» **Given text**
[Trans] WGLC comments on draft-ietf-trans-6962-bis-24

Richard Barnes <rlb@ipv.sx> Mon, 16 January 2017 22:23 UTC

MIME-Version: 1.0
From: Richard Barnes <rlb@ipv.sx>
Date: Mon, 16 Jan 2017 17:23:27 -0500
Message-ID: <CAL02cgQ-dYT3o7NWc8JZw7Knuv2ssRAvkhmbLiyMYT8dWX9MfA@mail.gmail.com>
To: trans@ietf.org
Content-Type: multipart/alternative; boundary="f403045e3510fee8c205463da1f4"
Archived-At: <https://mailarchive.ietf.org/arch/msg/trans/gO_DFW3v9FmBCOek_hifZ6KL368>
Cc: Eric Rescorla <ekr@rtfm.com>
Subject: [Trans] WGLC comments on draft-ietf-trans-6962-bis-24
Precedence: list

Hey all,

Sorry I’ve missed the WGLC deadline.  I wanted to summarize for this list
some discussions that have been going on within the Firefox team.
Basically, we’ve started to look at what it would take to deploy CT inside
of Firefox (including code, policy, etc), and come away with some concerns
that the system as currently specified can’t be deployed in a way that
actually provides the desired guarantees, in particular protection against
equivocation by logs.  For what it’s worth, these comments apply roughly
equally to RFC 6962 and 6962bis.

» **Problem set**
**a.** In the email about deploying CT in Firefox, what protection does the writer fear the system as currently specified cannot actually provide?
**b.** Continue the email about deploying CT in Firefox from its last sentence.
The lines after this email play no part in anything asked here.

» **Supplied information**
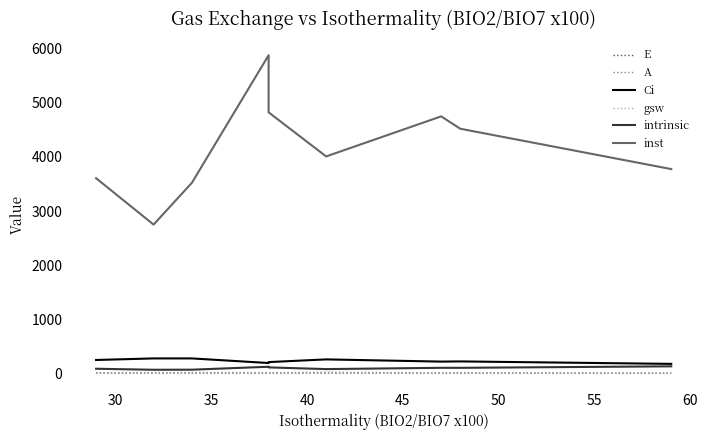

What is the total value across all series at 50?

4365.6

» **Answer set**
**a.** Protection against equivocation by logs.

**b.**
tl;dr:

- It is not practical to build a publicly verifiable log system that
incorporates SCTs
- The existing tools for public verifiability need to be made more
efficient in order to work on the scale envisioned

I recognize that it’s very late in the day to be raising these issues, but
we believe they go to the heart of the value proposition of CT and so it’s
important they be addressed before 6962bis goes to RFC. I speak for both
myself and my colleagues here at Mozilla in saying that we are more than
willing to put in the time to help get to consensus on these topics.

Details below.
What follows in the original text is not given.